Pseudonymous maker "Pegor" has released a work-in-progress "reboot' of Casio's F-91W digital watch as a modern smartwatch, dubbed the F91 Kepler, under a permissive license — in the hopes of attracting additional developers to the project
"The F91 Kepler is complete redesign of the classic Casio F-91W watch," Pegor explains of the open hardware effort. "This project completely replaces the original internals of the watch only keeping the original case and adding an OLED display and a Bluetooth-capable MCU [Microcontroller Unit]."

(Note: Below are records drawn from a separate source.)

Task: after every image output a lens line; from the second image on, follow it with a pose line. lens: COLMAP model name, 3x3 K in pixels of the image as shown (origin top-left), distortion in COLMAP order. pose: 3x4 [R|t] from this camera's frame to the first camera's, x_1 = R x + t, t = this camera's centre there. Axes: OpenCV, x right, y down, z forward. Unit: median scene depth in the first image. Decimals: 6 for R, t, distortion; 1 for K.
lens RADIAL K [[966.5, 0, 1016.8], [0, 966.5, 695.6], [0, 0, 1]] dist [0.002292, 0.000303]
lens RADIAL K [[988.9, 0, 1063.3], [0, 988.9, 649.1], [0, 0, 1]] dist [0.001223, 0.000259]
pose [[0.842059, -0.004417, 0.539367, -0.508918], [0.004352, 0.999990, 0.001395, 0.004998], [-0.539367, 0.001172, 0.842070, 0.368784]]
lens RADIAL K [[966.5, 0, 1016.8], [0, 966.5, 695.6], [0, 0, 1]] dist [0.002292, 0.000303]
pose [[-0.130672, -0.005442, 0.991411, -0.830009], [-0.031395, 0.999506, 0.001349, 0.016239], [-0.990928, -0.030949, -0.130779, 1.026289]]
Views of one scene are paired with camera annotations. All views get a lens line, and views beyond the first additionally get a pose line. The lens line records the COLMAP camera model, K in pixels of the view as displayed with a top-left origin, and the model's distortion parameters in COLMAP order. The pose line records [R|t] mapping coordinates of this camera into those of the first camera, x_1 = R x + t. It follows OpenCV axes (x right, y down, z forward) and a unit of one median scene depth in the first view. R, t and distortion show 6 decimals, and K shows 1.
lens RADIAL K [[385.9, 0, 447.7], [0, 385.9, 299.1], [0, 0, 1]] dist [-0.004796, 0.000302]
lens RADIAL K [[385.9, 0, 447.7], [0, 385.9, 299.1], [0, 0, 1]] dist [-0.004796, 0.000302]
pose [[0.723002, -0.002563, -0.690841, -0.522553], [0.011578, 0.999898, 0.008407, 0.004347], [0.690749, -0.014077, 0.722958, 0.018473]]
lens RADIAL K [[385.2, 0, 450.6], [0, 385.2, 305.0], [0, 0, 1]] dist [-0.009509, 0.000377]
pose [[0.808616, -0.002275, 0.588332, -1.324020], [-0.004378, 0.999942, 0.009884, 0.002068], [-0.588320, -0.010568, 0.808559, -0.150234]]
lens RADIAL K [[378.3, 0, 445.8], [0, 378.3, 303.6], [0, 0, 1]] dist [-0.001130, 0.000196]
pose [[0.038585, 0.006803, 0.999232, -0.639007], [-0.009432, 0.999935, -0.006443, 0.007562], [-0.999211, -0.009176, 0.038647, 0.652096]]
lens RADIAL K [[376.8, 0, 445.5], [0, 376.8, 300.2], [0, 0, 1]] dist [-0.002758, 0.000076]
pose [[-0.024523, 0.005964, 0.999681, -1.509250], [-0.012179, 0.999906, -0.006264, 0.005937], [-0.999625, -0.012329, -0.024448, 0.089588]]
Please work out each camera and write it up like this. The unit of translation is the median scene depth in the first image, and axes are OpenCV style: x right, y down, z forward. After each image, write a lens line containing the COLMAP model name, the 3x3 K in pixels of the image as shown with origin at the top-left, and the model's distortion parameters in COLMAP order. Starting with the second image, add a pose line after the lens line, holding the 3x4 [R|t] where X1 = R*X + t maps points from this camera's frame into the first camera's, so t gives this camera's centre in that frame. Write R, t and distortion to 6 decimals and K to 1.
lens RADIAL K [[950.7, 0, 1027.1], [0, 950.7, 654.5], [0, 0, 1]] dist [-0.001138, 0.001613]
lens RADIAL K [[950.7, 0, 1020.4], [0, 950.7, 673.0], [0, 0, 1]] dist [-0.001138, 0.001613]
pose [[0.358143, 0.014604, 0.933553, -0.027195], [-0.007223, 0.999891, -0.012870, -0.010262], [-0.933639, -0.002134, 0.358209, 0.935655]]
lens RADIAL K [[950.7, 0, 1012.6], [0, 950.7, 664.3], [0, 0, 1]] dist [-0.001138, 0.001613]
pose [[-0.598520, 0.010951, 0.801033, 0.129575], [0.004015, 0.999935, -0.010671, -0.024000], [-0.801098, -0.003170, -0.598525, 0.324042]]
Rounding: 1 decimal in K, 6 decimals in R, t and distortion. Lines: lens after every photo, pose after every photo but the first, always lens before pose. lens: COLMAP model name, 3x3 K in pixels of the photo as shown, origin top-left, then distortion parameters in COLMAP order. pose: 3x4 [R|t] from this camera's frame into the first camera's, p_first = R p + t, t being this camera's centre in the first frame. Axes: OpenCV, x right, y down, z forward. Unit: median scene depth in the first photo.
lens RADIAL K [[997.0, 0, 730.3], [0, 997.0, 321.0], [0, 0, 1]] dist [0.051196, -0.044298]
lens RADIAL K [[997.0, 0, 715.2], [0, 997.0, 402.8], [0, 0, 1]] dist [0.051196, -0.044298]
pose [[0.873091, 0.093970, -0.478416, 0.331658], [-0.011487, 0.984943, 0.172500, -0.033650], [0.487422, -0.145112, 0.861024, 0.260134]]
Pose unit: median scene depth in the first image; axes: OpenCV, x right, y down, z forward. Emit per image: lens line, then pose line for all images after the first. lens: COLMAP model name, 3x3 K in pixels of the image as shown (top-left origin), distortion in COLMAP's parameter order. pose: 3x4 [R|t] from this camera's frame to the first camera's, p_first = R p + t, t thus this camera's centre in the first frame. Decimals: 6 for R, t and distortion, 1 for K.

Originally released in 1989 as the follow-up to the Casio F-87W, the F-91W — designer Ryusuke Moriai's first for the company — is a chronograph watch with net and lap time modes, an hourly chime, daily alarm, and an annual calendar. Compared to a modern smartwatch, though, the feature set is a little spartan — the calendar doesn't even understand leap years, never mind offer CalDav synchronization — leaving the iconic watch ripe for an upgrade.
Pegor's replacement hardware, built around a Texas Instruments CC2640 Arm Cortex-M3 chip with Bluetooth Low Energy (BLE) capability, sits inside an original F-91W housing and offers smartphone connectivity with call and message notifications appearing on a bar to the top of the OLED display. At the time of writing, though, a number of features were missing: Only a single one of the watch's buttons works, as a screen-wake button designed to boost battery life to 15 days per charge, and there's no companion app for the phone side.
"At this point," Pegor explains of the project's status, "(read more like year ago,) I am burnt out from this project and now I figured to open it up and hopefully more people can be involved." As a result, the maker has published the hardware design files, firmware, and "completely unfinished software" under a permissive license.
Pegor isn't the only maker who misses the Casio F-91W form factor but wishes for modern innards: Joey Castillo, of Oddly Specific Objects fame, designed his own replacement motherboard dubbed the Sensor Watch — but while the Sensor Watch retains the original Casio LCD, the F91 Kepler comes with its own graphical OLED panel — reusing only the case from the original watch.
All the files for the F91 Kepler are available in Pegor's GitLab repository, under the permissive MIT license.